## ABOUT THIS EXERCISE
Scan the material for the word "label", then return every line where it appears.

## RECORD SET
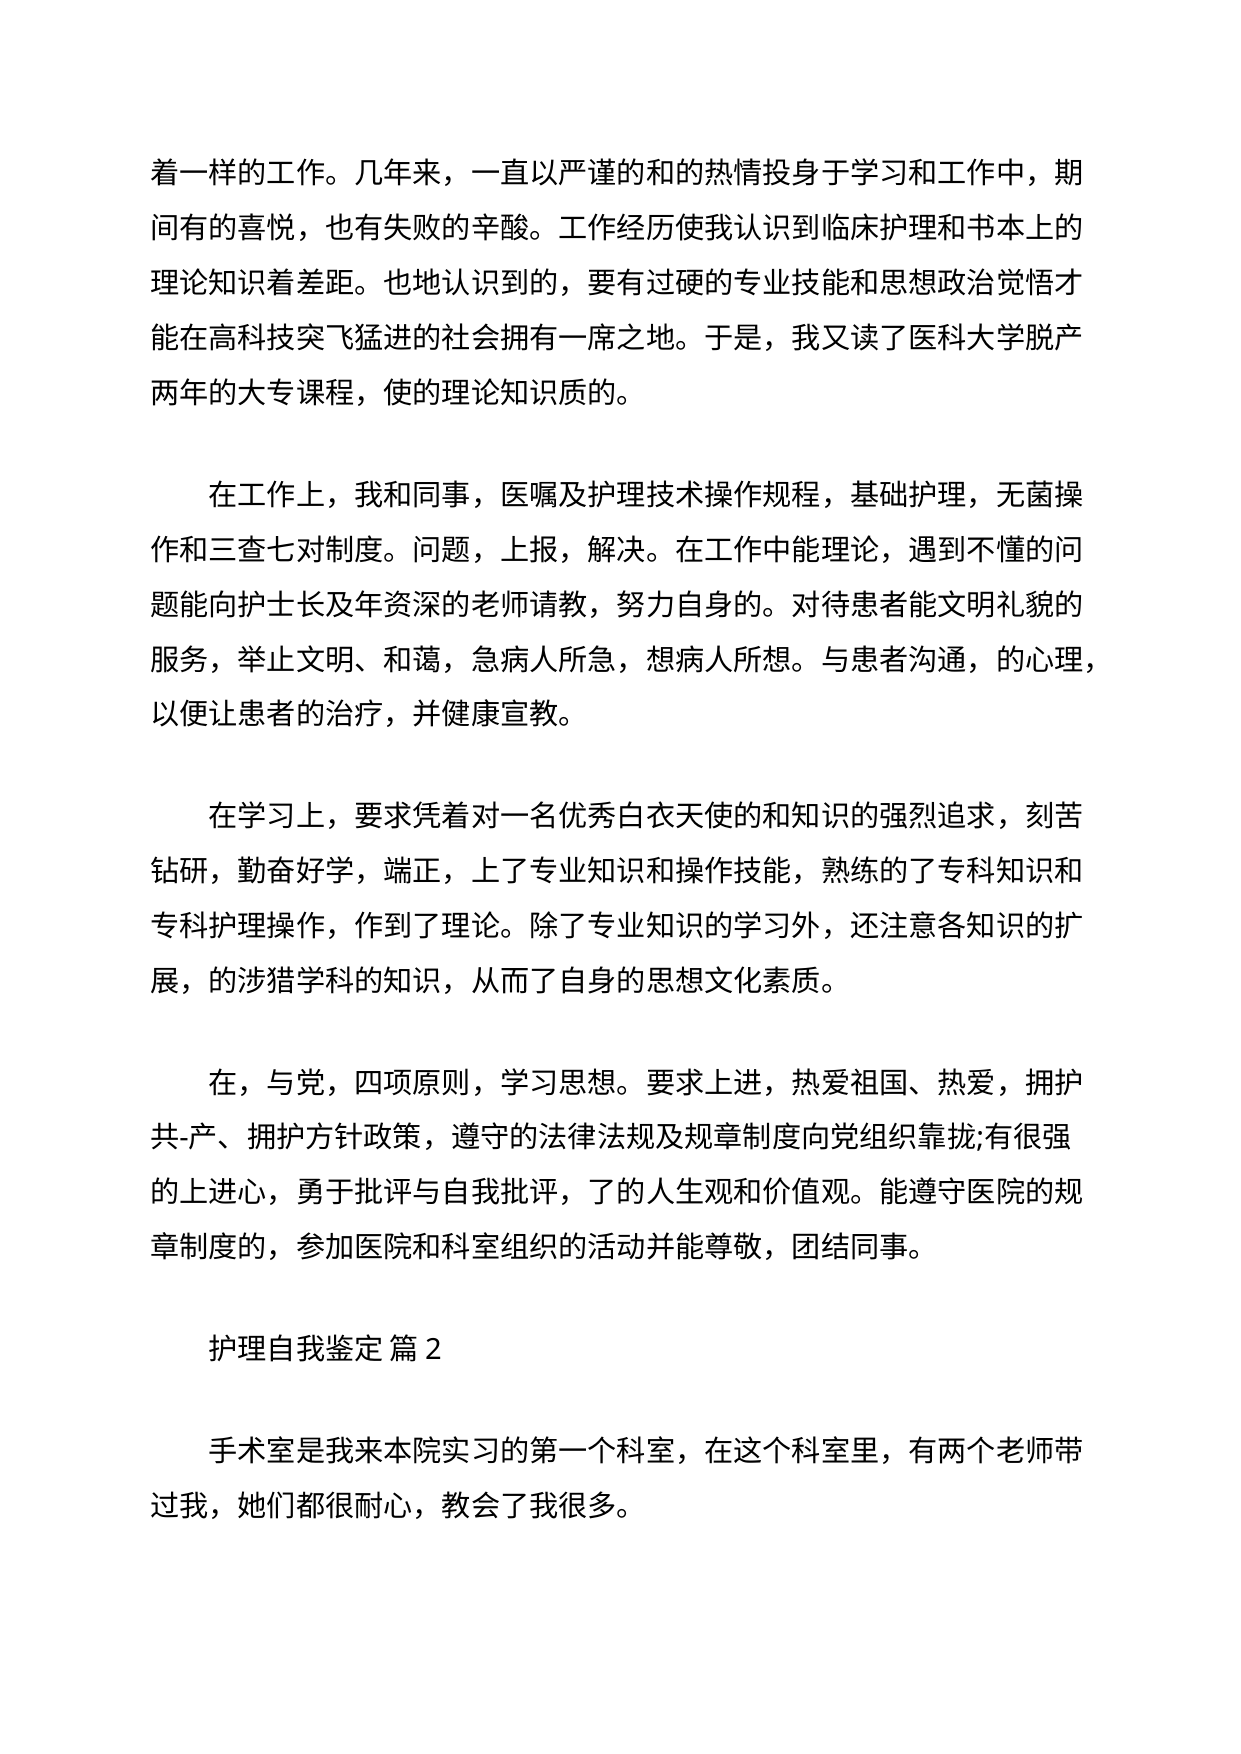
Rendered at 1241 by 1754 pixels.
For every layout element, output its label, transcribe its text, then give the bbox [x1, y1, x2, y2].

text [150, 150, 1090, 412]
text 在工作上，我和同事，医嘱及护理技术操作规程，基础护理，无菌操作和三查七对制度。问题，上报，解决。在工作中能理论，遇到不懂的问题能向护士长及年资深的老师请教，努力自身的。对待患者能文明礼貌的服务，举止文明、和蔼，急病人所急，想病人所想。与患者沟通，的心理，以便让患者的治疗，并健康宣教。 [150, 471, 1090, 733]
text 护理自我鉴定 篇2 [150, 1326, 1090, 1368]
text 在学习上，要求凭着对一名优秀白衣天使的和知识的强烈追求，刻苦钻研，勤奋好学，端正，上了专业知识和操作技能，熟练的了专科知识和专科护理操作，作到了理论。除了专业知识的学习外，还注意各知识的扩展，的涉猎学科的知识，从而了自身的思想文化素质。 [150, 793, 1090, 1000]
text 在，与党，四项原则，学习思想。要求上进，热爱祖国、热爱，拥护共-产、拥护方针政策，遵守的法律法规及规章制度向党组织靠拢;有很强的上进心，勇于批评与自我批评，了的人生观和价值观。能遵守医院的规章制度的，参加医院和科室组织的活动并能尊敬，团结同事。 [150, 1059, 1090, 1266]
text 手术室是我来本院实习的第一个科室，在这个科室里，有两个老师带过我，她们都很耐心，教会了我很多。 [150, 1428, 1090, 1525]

---

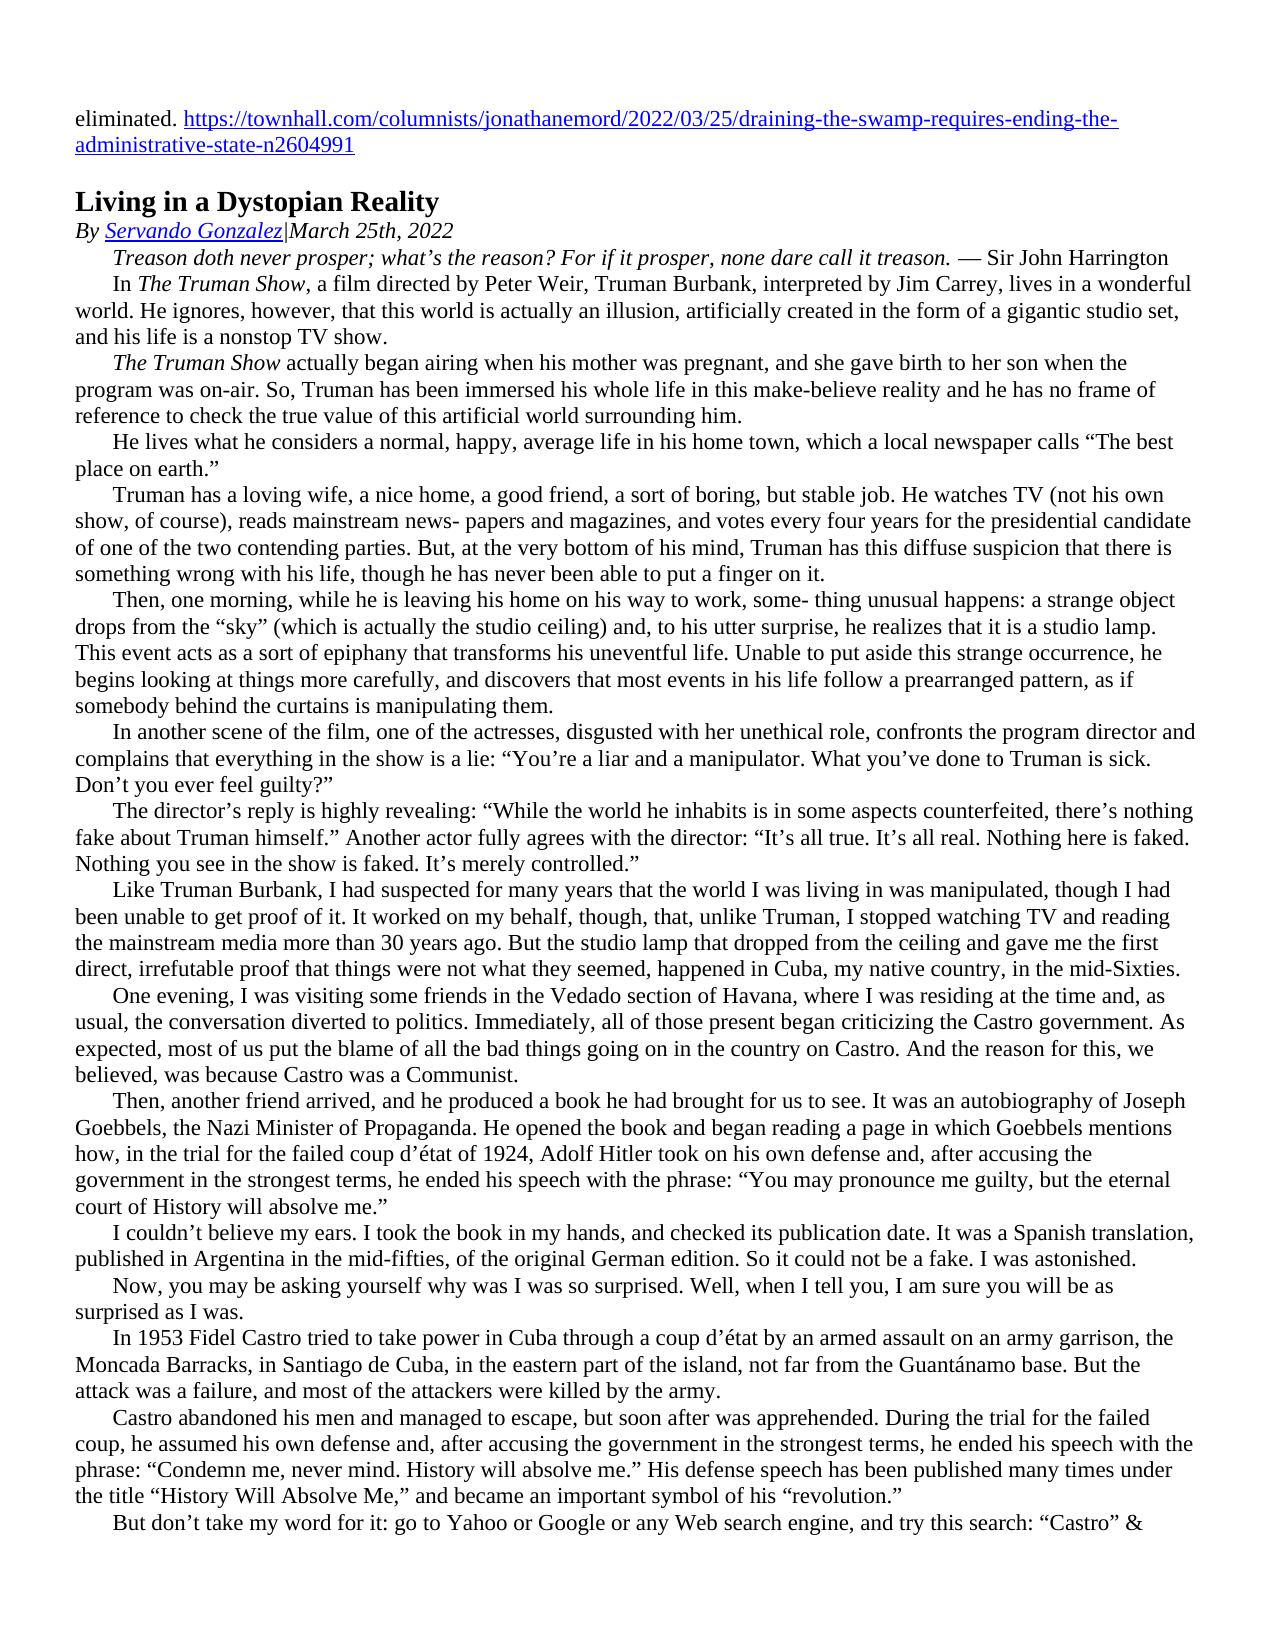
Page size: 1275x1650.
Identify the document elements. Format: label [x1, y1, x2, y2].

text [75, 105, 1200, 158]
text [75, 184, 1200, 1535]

## TASK OUTPUT
For every layout element, output its label, transcribe its text, then give the bbox [x1, y1, x2, y2].
Identify the document elements. Format: label [x1, y1, x2, y2].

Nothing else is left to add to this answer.